Sales Managers - Know What Questions Your Reps Ask

Sales managers expect reps to ask carefully prepared, appropriate, open-ended questions during an initial or needs qualification meeting with a potential customer. Examples include:

  • Tell me about your current needs in the area of _______________?
  • What process did you use to select your current provider of _______________?

And the list goes on.

For top producing reps, this list has been honed and carefully edited during the course of their career.   Mundane or low value questions don't get included.  The time allotted for the first in-person meeting might be limited.  A rep has to extract the most amount of relevant and helpful information possible.

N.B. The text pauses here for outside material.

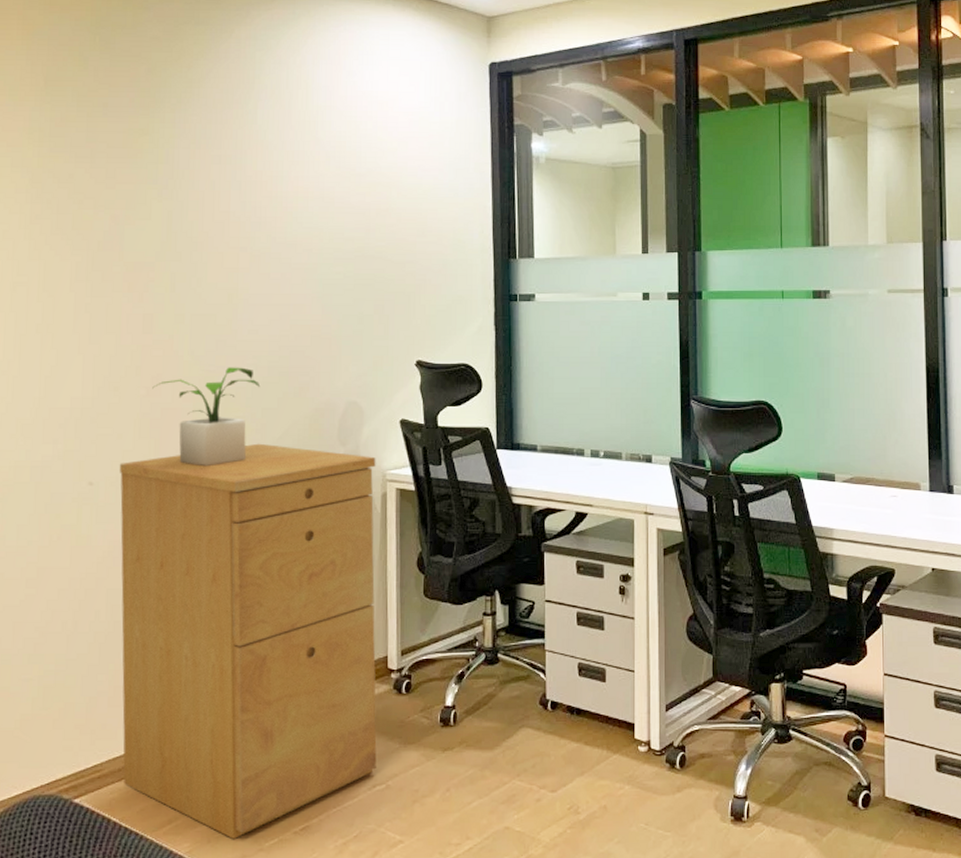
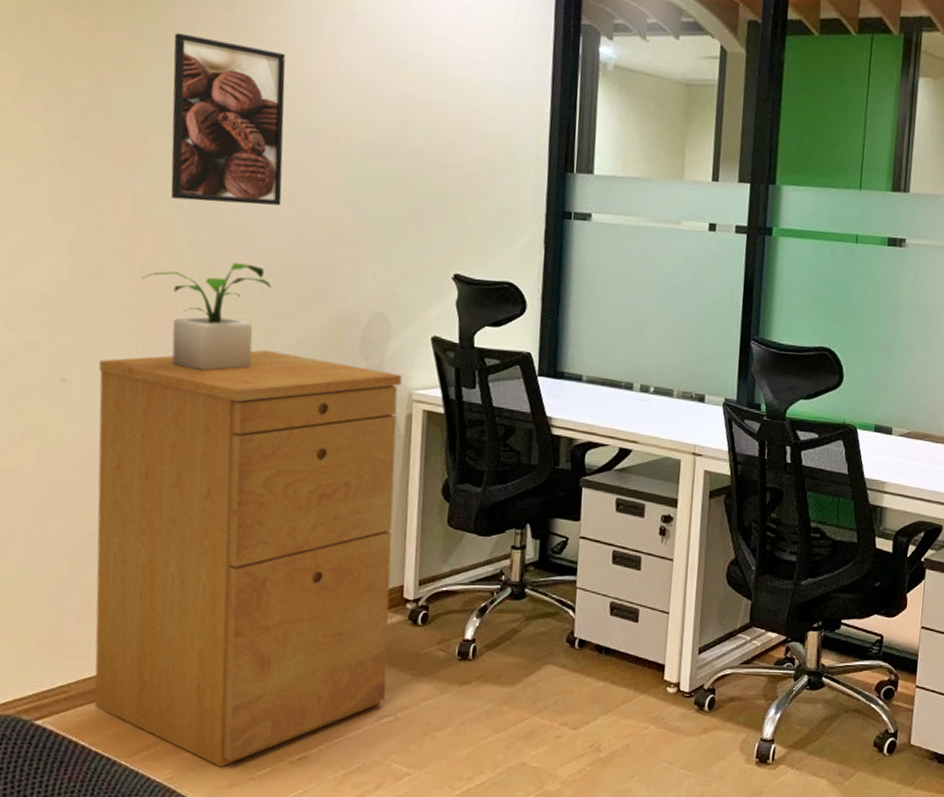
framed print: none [172,172,266,315] -> present [171,33,286,206]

I advise the sales managers I coach to do two things:

  1. Meet with your reps and review their needs qualification lists.  Take a look at the questions.  Ask them how long they've been asking certain ones.
    Like every one, reps get into ruts.  They might even have gotten bored asking some of the questions -- over and over again.  Ask yourself if you think the questions remain timely and relevant.
  2. During a in-person or Skype staff meeting, have the reps email copies of their needs assessment questions to you and the other reps on the team.  As a group, review the list.  Undoubtedly, every single rep will see at least one question they might not have thought of themselves.

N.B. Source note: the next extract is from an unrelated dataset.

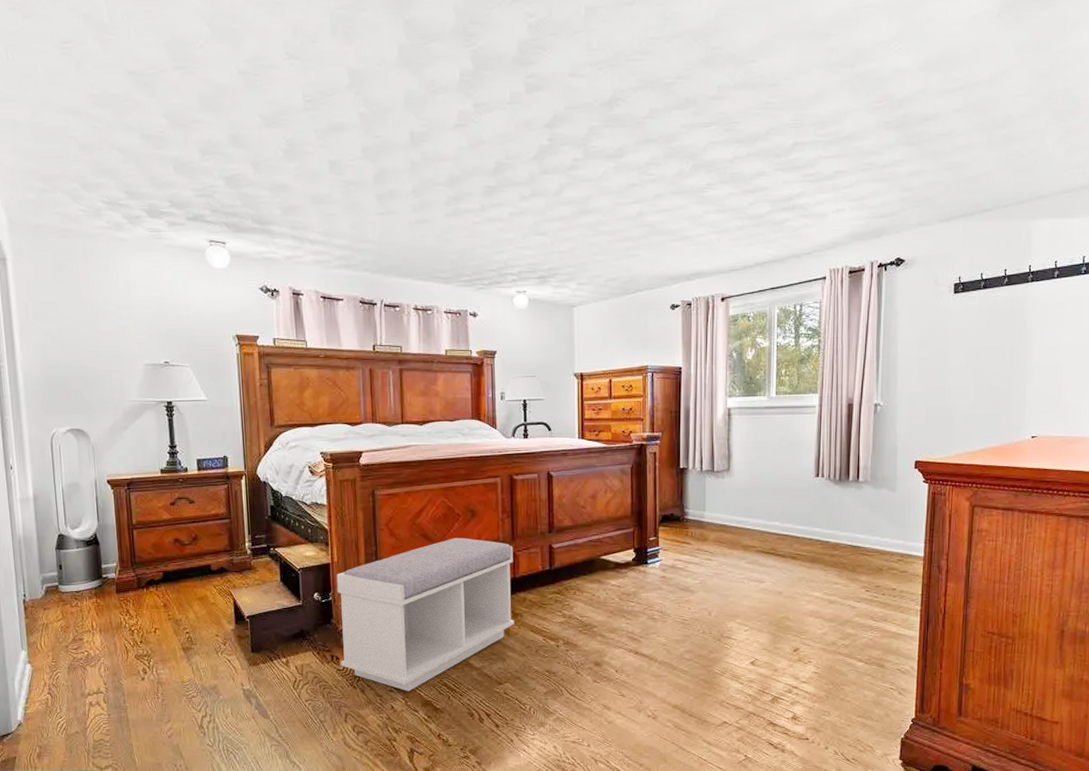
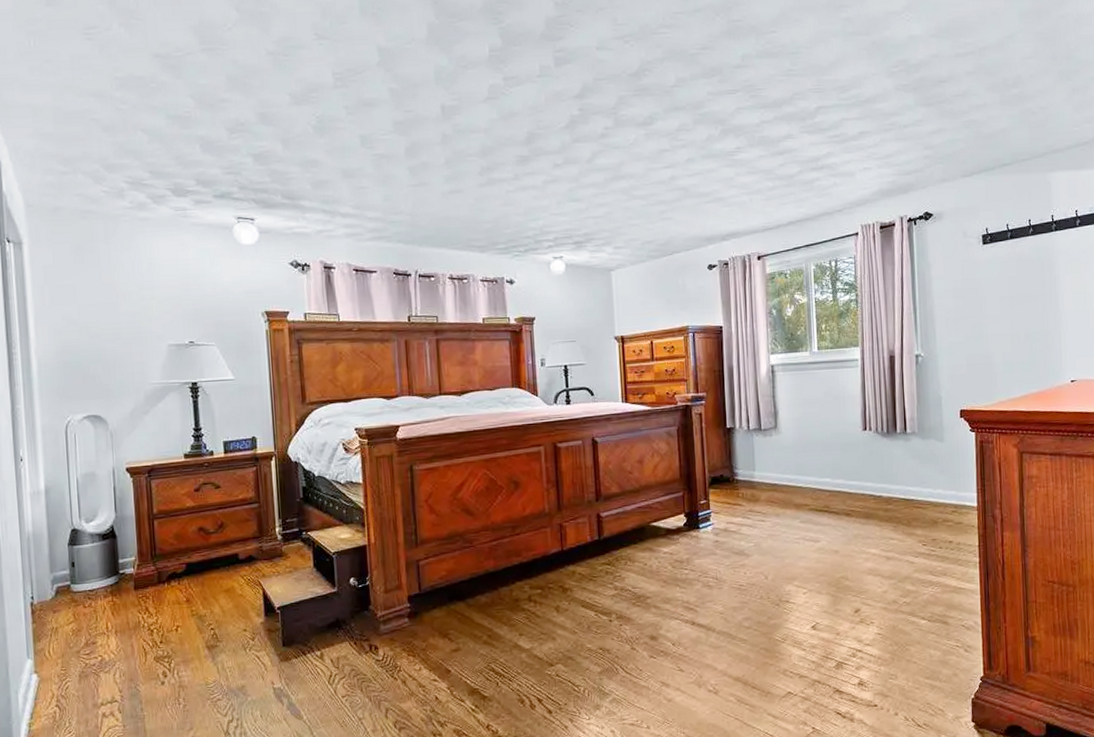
bench: present [336,537,515,692] -> none [374,510,564,680]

For years, I used the same list of questions when meeting with potential clients.  I stuck with it because the questions promoted great conversations... until 2009.  After that, those same queries stopped working.

A trusted colleague told me to gut the list and make the questions more relevant to the current economic conditions.  I did and have been reevaluating the list more frequently ever since.

Industries expand and collapse.  Companies merge or sell off parts of their business.  Primary competitors during one time period may not be the same companies you compete against a few years later.

Sales managers -- know what questions your reps ask during sales calls.  Singly and as a group, share, revisit and restructure those questions to alleviate boredom and keep current with the needs of your customer base.